Segment Start: Data for this exercise

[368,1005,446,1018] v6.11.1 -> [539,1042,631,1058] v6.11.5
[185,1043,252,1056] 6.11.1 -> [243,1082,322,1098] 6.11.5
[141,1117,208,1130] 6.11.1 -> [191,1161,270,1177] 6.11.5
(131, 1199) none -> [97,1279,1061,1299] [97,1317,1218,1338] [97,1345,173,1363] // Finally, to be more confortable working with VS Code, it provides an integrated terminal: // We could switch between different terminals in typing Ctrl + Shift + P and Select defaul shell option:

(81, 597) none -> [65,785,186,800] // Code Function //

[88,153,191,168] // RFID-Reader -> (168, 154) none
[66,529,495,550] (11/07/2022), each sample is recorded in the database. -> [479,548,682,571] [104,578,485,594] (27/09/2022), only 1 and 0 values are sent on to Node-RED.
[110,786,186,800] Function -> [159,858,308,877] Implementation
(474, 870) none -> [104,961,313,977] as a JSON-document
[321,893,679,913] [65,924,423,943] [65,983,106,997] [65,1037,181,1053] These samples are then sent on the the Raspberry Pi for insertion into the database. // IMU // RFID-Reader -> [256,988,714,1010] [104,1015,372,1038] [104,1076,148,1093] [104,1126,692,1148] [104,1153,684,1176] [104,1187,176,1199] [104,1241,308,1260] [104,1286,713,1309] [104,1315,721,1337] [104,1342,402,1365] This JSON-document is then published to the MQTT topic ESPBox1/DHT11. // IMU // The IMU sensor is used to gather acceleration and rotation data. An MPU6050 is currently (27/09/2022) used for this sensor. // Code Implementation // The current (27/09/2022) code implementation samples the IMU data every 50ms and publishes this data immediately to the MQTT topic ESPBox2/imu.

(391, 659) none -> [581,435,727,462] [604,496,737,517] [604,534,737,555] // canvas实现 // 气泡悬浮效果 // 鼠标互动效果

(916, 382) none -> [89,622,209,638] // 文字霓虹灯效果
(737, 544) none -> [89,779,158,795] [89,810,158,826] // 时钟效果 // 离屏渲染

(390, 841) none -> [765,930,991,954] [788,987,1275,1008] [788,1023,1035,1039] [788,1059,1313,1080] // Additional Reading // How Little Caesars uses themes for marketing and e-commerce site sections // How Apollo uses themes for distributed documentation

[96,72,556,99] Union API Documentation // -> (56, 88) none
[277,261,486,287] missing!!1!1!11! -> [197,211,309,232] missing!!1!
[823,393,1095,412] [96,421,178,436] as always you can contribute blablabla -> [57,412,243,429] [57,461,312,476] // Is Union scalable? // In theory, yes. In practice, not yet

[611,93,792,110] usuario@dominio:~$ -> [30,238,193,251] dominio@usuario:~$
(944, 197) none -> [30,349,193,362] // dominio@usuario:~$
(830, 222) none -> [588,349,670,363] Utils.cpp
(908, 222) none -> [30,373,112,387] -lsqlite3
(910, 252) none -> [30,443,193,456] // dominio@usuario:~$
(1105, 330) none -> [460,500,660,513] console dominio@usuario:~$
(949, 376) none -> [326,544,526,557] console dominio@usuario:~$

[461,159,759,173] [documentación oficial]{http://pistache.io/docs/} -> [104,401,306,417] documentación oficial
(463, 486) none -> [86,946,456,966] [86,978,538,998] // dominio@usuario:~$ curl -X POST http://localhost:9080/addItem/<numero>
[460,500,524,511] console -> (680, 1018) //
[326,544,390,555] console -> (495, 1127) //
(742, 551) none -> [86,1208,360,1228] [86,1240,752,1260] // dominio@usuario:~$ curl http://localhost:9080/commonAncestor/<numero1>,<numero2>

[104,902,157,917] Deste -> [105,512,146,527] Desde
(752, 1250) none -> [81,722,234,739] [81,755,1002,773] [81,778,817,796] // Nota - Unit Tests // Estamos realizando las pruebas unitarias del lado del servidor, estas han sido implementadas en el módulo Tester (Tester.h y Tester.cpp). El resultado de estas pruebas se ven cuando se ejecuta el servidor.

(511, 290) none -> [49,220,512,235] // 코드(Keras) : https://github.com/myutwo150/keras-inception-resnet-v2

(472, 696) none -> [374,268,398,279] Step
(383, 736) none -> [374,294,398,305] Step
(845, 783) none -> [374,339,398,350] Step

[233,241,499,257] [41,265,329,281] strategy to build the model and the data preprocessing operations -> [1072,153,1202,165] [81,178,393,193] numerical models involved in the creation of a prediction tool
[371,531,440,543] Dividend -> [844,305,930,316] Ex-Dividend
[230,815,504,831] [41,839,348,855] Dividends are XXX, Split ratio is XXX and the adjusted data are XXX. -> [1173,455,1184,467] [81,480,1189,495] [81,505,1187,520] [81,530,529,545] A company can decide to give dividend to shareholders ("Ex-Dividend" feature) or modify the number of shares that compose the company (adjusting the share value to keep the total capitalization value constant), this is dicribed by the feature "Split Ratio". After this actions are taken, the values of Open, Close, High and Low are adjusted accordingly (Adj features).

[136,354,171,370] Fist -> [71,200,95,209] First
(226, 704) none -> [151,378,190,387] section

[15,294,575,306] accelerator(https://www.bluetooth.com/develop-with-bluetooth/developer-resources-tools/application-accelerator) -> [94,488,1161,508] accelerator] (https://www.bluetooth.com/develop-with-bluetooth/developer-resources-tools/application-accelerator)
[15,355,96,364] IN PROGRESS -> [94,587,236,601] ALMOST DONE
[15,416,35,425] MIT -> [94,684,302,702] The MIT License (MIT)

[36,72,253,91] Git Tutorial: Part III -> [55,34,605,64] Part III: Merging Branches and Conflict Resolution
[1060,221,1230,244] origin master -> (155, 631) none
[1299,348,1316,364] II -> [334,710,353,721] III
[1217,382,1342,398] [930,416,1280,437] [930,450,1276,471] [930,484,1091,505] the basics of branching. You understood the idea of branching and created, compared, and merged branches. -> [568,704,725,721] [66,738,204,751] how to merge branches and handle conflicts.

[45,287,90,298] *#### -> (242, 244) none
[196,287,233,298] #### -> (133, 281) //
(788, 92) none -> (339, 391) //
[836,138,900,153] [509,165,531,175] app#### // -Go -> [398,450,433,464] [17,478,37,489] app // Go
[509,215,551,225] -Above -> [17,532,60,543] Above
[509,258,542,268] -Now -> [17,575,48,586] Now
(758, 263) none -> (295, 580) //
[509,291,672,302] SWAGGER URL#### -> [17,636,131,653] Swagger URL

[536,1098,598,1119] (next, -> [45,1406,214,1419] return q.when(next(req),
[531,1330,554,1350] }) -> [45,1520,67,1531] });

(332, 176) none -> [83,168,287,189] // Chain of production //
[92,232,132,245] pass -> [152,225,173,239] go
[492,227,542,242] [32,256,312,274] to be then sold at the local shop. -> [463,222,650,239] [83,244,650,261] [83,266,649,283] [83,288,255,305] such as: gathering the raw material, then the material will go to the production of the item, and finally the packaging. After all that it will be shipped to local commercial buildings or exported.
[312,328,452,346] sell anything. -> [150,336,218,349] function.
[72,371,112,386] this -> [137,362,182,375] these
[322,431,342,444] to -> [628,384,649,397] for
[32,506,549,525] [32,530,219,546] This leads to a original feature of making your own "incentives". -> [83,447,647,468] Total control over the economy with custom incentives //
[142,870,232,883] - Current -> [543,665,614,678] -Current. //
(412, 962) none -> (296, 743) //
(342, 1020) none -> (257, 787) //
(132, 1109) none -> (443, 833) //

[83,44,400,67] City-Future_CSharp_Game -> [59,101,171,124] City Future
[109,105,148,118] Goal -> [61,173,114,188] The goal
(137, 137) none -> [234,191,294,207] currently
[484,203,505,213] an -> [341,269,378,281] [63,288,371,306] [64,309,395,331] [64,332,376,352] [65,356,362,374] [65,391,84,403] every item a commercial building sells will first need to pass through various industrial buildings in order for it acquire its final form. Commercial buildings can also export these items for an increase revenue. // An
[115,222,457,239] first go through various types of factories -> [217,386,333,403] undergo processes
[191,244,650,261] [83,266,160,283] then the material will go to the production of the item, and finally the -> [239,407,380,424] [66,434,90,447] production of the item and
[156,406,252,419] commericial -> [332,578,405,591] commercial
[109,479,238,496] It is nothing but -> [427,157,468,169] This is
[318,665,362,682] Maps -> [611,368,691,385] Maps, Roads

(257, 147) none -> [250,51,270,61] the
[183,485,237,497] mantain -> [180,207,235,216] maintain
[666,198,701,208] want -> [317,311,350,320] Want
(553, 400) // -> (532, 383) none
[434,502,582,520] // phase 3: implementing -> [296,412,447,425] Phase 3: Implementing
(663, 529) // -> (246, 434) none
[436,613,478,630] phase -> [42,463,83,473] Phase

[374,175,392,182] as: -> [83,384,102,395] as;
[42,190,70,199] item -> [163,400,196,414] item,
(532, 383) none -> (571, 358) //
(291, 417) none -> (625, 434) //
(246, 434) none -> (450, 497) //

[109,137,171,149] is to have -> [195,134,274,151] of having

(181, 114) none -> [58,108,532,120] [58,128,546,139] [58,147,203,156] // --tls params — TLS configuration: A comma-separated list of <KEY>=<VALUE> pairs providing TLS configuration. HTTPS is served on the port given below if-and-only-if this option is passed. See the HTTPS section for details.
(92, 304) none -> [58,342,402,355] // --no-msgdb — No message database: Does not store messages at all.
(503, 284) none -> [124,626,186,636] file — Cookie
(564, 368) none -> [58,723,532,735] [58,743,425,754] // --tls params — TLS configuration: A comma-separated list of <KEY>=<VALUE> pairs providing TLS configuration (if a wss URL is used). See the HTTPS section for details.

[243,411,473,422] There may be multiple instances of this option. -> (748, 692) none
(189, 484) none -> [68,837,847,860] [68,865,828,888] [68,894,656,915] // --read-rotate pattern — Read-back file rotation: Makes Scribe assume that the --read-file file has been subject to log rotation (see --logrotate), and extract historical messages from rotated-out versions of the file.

Segment End: Data for this exercise

What needs to be done: Whenever a line of the data above includes the word "curl", copy that line.

Written answer:
(463, 486) none -> [86,946,456,966] [86,978,538,998] // dominio@usuario:~$ curl -X POST http://localhost:9080/addItem/<numero>
(742, 551) none -> [86,1208,360,1228] [86,1240,752,1260] // dominio@usuario:~$ curl http://localhost:9080/commonAncestor/<numero1>,<numero2>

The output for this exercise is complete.